After the early morning bus, and spending an enjoyable afternoon and night in the town that consisted of nothing more than bars, restaurants, and cafes, I caught the first bus out of town the following day, to try and make the train connection from Mbeya to Dar es Salaam. In the end I made the connection with 6 hours to spare, with the Tazara train running reliably late, and spent a few lazy hours sat people watching in the gloriously Communist, Chinese-built station waiting room, which had not an inch of unnecessary decoration of elaboration. At 5pm, a mere 4 hours later than scheduled (remarkable early by some accounts), the deep rumble of the train’s horn was the signal for everyone to dash to the platform doors and to try to force their way on to the train. 45 minutes later, with everyone aboard, all supplies for the journey bought from the hawkers on the platform, and with the sun beginning to
drop towards the horizon, another blast of the horn signaled our departure.
The engine roared into life, sending vibrations rumbling through the carriages, and then, with an elongated creek, a jerk forward, and the crunch and crack of carriages moving forward and back and into one another, we were on our way. Soon the clattering of wheels on the tracks filled the air, as we sped out of Mbeya, followed on our way by the screams and shouts of children who lined the trackside on the edge of town – jumping and running with both hands in the air, it was as if it was an annual celebration, not the twice weekly train. From those first moments, until we rolled into Dar 24 hours later, it was an utterly magical journey.

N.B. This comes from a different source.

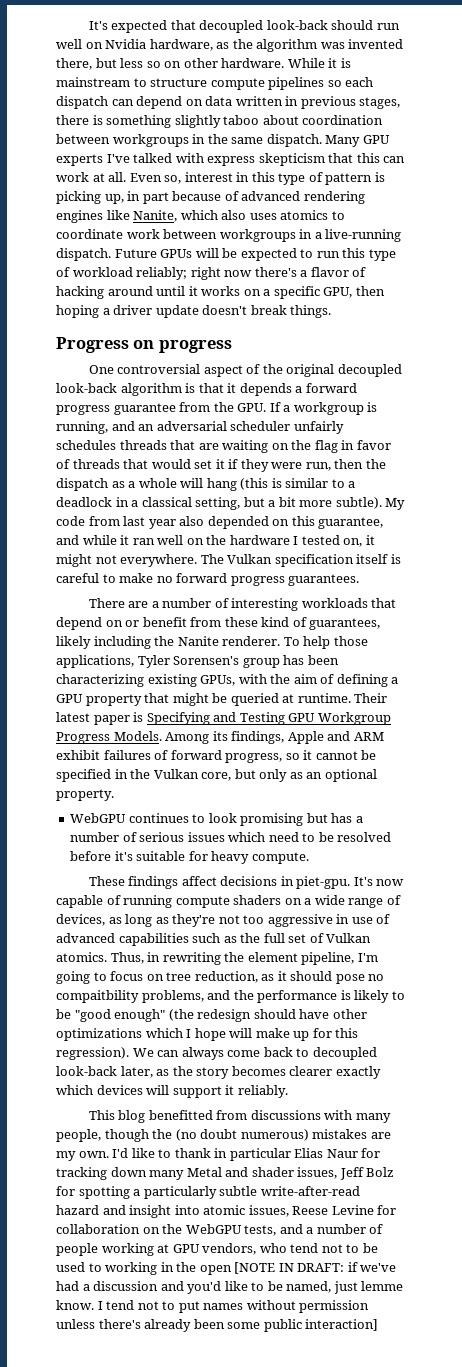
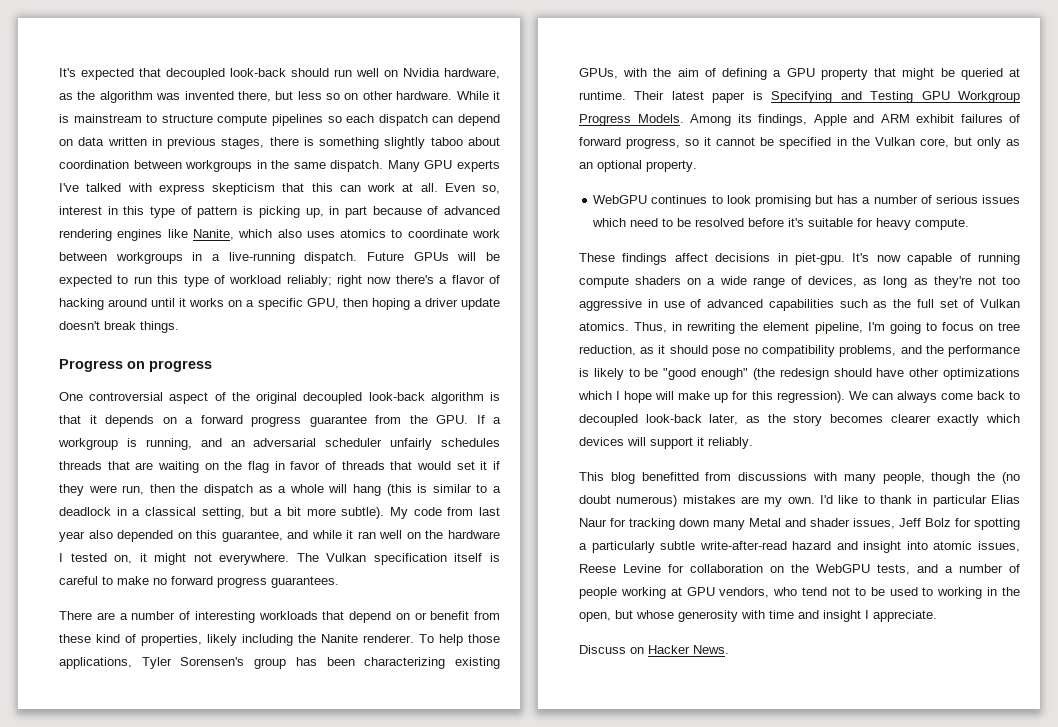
(292, 389) none -> [162,417,177,424] on
[309,618,381,630] guarantees, -> [141,634,202,646] properties,
[56,990,139,1003] compaitbility -> [762,345,836,357] compatibility
[199,1262,397,1275] [56,1281,404,1294] [56,1300,370,1313] [56,1319,379,1332] open [NOTE IN DRAFT: if we've had a discussion and you'd like to be named, just lemme know. I tend not to put names without permission unless there's already been some public interaction] -> [579,610,937,622] [579,645,729,654] open, but whose generosity with time and insight I appreciate. // Discuss on Hacker News.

Hour after hour passed, as we rumbled east towards the coast, gently rocked by the motion of the train, past the mountains and mist-covered hillsides of Mbeya and the Southern Highlands, with waterfalls cascading into the valleys following the recent rains. Along our way, each station that we came to a halt at became a market place – for everything from potatoes, carrots, bananas, fish, cooked rice and beans meals, and half-used bags of cement – as people from the neighbouring towns and villages rushed out onto the tracks as we arrived at each stop. Young boys would jump onto the train's steps as we rolled away, whistling and screaming, and daring each other to stay on as the train got faster and faster, before jumping onto the sharp gravel stones below and running alongside the train as their momentum carried them forward. As midday came on the second day, we passed through the Selous Game Reserve, past gazelles and impalas, and one majestic male elephant, who turned to face the train as we flew passed, his skin caked with red dust, and enormous white tusks shining in the sunlight. As night fell, I stood by a glassless window, with my head to the wind, and as the train clattered, rolled and rumbled into the night, and with my mp3 player of full, I once again rode with the moon, full of thoughts of home, and the joys of the journey underway.
As we pulled in Dar that night, I’d finally left Western Tanzania after three fantastic weeks – an amazing place where time seems to stand still, where getting there is more than half the fun (but may take over 4 times as long), and where Africa seems to have forgotten to change to suit our Western tastes. Glorious, glorious, Western Tanzania.